= Work to be completed =
Name every data type the forum post below mentions as a possible way to represent sequences.
---- Page text
This project is read-only.

Design constraints leading to sequences as byte[]

Jan 13, 2017 at 7:10 PM
Edited Jan 13, 2017 at 7:11 PM
Hello all,
The .NET Bio Sequence class has taken the (not uncommon) approach of representing sequences as byte[]’s instead of char[]’s or even just as a strings. I have read a couple of .NET Bio discussion threads that sight this as a source of complexity and confusion in the system. I have to admit that it is not the first way I would have thought of storing sequence data, and it confused me at first too.
What I have not been able to find (in the .NET Bio, or anywhere else on the web) is an explanation of why this is a good way to store sequence data in memory. I have found several sources that claim byte[]’s lead to better performance, but I have never found evidence, or even an explanation, to support this claim.
Since .NET Bio chose to represent sequences as byte[]’s, I am hoping that someone involved with this project can talk me through the design constraints/tradeoffs and overall thinking process that might have gone into making this decision. Specifically, at some point someone may have been deciding between representing sequences as strings, char[]’s, or byte[]’s and I am interested in knowing the pros and cons of each and what may have lead the original .NET Bio developer(s) to choose byte[]’s over other options.

Thank you,
--------
---- Data records
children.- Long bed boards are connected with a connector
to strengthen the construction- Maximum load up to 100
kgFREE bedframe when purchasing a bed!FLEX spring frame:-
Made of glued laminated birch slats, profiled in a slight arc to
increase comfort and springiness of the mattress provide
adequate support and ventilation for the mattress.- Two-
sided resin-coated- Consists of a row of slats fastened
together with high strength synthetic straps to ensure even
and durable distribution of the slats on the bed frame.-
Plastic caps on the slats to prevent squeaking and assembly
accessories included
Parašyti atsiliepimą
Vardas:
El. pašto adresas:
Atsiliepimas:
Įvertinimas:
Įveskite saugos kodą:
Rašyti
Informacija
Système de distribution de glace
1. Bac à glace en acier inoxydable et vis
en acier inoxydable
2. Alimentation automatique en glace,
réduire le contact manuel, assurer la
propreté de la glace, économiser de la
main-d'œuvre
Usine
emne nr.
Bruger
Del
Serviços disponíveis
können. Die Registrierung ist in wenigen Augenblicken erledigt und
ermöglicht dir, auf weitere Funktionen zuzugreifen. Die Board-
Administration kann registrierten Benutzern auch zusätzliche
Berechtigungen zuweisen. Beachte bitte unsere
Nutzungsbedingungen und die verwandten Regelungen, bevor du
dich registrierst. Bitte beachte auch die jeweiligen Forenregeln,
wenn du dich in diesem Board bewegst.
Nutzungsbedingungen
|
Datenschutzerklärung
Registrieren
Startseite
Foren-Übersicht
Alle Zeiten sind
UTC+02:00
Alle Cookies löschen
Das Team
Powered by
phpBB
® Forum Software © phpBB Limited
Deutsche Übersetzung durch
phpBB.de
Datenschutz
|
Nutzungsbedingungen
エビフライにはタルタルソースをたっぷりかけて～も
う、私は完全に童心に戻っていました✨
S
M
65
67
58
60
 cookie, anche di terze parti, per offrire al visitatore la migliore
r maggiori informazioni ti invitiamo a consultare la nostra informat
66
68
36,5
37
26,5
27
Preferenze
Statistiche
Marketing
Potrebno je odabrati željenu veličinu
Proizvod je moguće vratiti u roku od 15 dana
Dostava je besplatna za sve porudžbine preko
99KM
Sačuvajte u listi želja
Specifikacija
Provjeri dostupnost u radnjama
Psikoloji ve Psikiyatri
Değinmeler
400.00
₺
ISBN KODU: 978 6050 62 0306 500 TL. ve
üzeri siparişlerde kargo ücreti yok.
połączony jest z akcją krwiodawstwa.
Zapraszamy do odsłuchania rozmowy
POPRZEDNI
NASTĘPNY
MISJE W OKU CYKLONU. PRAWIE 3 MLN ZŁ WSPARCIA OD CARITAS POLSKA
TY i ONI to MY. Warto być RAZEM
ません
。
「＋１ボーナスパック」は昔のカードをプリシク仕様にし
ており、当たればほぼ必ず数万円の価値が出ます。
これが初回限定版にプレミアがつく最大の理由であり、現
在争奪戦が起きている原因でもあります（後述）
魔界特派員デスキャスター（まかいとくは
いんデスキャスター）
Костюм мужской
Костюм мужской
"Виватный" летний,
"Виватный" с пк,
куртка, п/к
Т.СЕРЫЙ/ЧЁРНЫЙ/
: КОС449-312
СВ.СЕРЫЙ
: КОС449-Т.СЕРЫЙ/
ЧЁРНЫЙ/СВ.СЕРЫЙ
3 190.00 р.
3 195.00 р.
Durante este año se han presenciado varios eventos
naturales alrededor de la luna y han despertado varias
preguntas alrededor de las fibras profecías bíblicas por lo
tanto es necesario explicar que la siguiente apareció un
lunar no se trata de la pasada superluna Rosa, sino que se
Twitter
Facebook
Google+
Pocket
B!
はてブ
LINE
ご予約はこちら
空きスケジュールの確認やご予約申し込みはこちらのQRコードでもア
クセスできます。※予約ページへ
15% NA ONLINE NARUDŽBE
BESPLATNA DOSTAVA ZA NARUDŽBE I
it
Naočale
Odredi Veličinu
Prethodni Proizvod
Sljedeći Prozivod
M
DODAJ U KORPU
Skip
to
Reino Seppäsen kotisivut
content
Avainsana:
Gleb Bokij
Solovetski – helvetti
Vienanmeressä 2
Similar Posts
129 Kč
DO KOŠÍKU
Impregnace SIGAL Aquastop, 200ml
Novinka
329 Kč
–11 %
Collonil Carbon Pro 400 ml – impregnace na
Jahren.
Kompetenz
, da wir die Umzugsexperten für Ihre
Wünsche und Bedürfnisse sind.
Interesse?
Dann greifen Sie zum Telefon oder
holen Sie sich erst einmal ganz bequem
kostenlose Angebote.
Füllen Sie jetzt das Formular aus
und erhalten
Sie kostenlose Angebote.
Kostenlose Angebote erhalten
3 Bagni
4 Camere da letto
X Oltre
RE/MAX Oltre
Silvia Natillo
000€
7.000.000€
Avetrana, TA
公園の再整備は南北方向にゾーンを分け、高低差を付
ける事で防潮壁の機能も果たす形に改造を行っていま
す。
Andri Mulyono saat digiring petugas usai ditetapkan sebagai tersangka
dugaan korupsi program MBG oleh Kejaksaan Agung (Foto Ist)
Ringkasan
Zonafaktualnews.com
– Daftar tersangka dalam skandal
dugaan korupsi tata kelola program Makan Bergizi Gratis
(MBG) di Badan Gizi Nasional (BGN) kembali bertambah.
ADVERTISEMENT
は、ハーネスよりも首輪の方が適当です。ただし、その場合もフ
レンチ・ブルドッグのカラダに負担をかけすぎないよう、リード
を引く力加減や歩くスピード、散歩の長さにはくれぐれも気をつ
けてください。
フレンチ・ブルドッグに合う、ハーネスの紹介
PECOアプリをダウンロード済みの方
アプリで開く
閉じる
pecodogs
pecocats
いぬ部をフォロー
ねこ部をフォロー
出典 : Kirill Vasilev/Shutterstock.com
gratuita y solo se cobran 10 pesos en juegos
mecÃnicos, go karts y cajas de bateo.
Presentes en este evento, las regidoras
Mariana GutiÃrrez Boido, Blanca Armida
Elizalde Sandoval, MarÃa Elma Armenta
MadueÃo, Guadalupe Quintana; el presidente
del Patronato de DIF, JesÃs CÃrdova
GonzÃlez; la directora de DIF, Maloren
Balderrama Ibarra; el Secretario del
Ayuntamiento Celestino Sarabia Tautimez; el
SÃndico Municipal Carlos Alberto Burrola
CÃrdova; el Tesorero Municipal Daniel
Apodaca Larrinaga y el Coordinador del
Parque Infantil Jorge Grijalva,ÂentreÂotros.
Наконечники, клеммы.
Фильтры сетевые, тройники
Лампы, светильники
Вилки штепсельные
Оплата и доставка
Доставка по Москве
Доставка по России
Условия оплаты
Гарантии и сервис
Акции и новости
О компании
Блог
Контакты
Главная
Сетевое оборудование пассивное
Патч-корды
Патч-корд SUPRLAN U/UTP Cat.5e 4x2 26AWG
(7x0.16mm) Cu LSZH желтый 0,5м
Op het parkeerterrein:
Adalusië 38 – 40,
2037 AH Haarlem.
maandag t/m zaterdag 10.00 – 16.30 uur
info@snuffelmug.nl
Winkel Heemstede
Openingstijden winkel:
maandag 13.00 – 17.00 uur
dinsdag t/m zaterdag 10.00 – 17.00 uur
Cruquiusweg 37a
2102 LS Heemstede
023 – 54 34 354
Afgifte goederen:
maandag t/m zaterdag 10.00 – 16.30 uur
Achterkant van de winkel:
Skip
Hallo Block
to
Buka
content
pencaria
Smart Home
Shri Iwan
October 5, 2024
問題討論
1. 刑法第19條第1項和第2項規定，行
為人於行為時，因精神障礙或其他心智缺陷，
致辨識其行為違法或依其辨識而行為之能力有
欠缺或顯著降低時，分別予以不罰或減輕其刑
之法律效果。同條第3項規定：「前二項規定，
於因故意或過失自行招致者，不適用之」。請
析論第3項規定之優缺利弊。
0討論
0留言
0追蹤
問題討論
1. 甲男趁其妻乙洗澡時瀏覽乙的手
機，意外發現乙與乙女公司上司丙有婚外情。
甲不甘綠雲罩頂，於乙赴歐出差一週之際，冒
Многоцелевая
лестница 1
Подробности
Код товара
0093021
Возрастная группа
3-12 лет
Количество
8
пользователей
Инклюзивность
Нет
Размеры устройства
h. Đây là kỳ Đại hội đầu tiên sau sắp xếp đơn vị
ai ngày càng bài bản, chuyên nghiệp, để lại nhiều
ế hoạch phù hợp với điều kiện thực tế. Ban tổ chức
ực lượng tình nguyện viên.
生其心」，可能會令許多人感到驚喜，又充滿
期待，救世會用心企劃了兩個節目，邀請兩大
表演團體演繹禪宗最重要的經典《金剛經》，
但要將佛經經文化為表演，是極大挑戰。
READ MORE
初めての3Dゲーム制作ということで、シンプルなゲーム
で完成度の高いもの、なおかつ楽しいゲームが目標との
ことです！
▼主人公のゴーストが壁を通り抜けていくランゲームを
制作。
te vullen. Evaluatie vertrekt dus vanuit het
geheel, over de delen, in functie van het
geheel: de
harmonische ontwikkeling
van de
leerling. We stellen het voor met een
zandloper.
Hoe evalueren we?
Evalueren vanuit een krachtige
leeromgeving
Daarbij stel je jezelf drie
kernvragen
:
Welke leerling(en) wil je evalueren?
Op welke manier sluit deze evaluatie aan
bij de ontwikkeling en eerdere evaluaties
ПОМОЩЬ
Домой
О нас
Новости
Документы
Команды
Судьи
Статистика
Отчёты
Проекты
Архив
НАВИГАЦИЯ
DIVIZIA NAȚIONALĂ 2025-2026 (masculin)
--------
= Response area =
byte[], char[], string